Schon vor einigen Jahren habe ich an dieser Stelle meine Gedanken zum Thema „Waschzettel“ niedergeschrieben. Waschzettel, das ist der unter Journalisten übliche Ausdruck für Informationen, die man bei Veröffentlichung neuer Tonträger bekommt. Als ich in den Neunzigerjahren beim heute nicht mehr existierenden Radio Brandenburg das musikalische Weltkulturmagazin Al Globe moderierte, hatte ich eine Zeit lang eine kleine Serie in den von mir verantworteten Sendungen unter dem Titel „Waschzettel der Woche“. Dabei ging es mir weniger um die vielen faktischen Fehler darin, sondern um die wunderbaren Stilblüten. Angesichts einiger in letzter Zeit auf meinem Schreibtisch gelandeter CD-Infos dachte ich mir, die überbordende Kreativität so mancher Waschzettelschreiber noch einmal aufzugreifen. Hier ist ein ganz aktuelles Beispiel zum neuen Album von Stephanie Nilles Takes A Big Ship: „ Was war das, fragten wir uns, nachdem wir einen Ausschnitt eines Konzertes gesehen hatten? Es war sensationell ..., ein Stück Zeitgeist mit Niveau. […] Die Musik von Stephanie Nilles ist ein phosphoreszierendes Nesseltier in tiefer See. Leuchtend schön, doch nicht ohne Gefahrenpotential.“ „Zeitgeist mit Niveau“? Musik als „phosphoreszierendes Nesseltier in tiefer See“ und mit „Gefahrenpotential“. Auf derart blumige Umschreibungen muss man erst einmal kommen!
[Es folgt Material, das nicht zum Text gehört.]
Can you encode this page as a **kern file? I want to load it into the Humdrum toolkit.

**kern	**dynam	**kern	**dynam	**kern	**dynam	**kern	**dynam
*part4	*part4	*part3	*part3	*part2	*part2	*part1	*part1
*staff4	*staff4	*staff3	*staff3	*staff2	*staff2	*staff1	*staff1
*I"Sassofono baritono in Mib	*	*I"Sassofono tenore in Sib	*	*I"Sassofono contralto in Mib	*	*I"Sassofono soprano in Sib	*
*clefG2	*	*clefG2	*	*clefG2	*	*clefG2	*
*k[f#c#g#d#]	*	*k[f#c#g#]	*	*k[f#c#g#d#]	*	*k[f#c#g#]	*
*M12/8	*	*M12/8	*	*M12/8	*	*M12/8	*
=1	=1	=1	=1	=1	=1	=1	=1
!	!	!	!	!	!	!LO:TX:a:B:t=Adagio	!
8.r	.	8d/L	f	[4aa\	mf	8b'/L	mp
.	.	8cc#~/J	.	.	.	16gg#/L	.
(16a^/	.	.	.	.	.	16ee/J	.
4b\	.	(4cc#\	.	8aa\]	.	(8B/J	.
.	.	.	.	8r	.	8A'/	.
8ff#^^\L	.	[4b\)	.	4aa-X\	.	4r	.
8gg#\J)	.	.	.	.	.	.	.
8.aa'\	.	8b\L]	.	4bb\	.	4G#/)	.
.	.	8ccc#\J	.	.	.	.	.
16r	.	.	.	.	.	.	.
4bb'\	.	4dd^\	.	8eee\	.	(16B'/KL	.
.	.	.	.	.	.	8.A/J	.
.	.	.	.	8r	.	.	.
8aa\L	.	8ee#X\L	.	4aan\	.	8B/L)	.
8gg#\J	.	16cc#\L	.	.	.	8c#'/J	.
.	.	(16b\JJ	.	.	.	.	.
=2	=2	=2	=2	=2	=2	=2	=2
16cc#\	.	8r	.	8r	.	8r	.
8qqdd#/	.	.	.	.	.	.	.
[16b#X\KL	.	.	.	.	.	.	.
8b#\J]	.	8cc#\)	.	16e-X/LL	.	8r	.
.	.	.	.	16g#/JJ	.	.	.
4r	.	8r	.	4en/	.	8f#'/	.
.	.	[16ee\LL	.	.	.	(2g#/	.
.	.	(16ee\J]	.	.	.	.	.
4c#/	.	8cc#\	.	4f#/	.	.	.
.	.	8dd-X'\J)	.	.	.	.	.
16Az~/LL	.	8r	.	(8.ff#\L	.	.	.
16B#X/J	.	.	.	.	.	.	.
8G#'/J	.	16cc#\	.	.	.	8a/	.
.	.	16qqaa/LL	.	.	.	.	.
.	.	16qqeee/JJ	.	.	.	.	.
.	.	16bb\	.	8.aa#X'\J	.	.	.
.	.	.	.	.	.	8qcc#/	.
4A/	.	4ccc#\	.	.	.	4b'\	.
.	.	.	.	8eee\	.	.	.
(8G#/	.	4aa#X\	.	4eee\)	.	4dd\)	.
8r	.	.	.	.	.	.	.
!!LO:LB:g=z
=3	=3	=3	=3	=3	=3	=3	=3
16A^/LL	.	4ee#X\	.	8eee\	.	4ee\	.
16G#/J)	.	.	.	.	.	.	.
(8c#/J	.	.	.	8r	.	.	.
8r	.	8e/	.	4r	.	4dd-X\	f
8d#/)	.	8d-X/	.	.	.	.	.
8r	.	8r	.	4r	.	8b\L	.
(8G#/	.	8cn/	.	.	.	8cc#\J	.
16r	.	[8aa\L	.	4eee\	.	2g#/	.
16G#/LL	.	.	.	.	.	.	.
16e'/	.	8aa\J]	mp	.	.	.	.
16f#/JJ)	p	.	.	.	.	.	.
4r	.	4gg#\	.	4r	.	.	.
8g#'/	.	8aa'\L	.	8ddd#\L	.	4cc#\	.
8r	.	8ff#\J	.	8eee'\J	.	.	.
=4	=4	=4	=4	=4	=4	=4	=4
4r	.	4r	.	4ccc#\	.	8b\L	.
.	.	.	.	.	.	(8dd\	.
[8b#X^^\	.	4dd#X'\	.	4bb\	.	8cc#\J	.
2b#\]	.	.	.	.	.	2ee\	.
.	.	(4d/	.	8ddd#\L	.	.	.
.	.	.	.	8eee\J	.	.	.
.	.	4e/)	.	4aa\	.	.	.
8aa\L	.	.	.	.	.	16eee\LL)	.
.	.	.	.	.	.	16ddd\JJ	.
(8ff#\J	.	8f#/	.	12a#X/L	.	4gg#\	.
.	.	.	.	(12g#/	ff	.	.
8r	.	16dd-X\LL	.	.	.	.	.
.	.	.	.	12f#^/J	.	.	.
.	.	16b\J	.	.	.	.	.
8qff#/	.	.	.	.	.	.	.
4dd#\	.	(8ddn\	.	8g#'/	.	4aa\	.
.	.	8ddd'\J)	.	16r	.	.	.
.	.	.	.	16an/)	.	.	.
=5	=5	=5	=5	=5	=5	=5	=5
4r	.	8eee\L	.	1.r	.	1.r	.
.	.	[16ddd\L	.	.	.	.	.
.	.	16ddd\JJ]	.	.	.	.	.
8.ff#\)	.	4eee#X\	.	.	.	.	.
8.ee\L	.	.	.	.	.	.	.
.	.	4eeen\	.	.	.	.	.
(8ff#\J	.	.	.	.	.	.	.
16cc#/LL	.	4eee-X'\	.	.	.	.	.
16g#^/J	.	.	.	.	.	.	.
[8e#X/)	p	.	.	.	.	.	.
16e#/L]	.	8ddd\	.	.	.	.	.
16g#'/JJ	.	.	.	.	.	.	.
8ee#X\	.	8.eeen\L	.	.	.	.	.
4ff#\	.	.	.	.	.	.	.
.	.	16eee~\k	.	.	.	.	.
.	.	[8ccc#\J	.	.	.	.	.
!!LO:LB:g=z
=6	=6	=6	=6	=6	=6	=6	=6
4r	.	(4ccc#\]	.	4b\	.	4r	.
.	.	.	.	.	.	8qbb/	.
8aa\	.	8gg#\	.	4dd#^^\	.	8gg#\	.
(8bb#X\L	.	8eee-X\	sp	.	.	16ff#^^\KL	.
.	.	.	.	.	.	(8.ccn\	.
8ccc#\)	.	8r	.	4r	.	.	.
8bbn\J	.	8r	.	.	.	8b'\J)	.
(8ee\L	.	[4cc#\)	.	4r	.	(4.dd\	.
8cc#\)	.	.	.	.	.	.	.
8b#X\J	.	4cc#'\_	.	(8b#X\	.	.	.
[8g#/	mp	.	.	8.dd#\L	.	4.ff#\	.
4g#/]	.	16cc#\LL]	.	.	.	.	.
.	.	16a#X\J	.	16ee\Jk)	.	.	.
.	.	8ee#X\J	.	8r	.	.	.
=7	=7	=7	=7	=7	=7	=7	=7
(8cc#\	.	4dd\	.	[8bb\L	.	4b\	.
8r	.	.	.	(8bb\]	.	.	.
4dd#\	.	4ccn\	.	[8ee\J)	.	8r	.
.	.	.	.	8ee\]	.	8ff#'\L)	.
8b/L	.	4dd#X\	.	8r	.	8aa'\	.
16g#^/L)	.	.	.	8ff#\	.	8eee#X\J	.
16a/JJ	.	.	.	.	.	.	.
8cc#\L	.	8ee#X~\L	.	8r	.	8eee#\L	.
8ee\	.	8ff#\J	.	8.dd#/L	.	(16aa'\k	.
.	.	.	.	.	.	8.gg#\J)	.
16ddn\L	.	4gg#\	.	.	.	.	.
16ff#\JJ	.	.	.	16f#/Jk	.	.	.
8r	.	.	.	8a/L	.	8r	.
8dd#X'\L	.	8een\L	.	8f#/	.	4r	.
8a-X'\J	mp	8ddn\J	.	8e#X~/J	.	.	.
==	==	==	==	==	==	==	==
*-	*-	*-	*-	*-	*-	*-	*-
Ich könnte mich an dieser Stelle natürlich auch über das Für und Wider der jährlichen Kampagne auslassen, Bob Dylan den Literaturnobelpreis zu verleihen. Aber ich will es dabei belassen, Sie darüber zu informieren, dass Dylan, nachdem er erst im Mai des vergangenen Jahres die US-Freiheitsmedaille umgehängt bekam, sich nun zusätzlich wohl den französischen „Orden der Ehrenlegion“ ans Revers heften kann. Mit der auf eine Initiative von Napoléon Bonaparte zurückgehenden Auszeichnung sollen zivile Verdienste, herausragende Talente und große Tugenden geehrt werden. Dem Beispiel einiger berühmter Menschen, die dankend auf diese Ehrung verzichtet haben – wie beispielsweise Jean-Paul Sartre –, wird Bob Dylan vermutlich nicht folgen. Wodurch er sich in guter Gesellschaft mit so schillernden Vertretern wie Bono befände, der den Orden 2003 annahm.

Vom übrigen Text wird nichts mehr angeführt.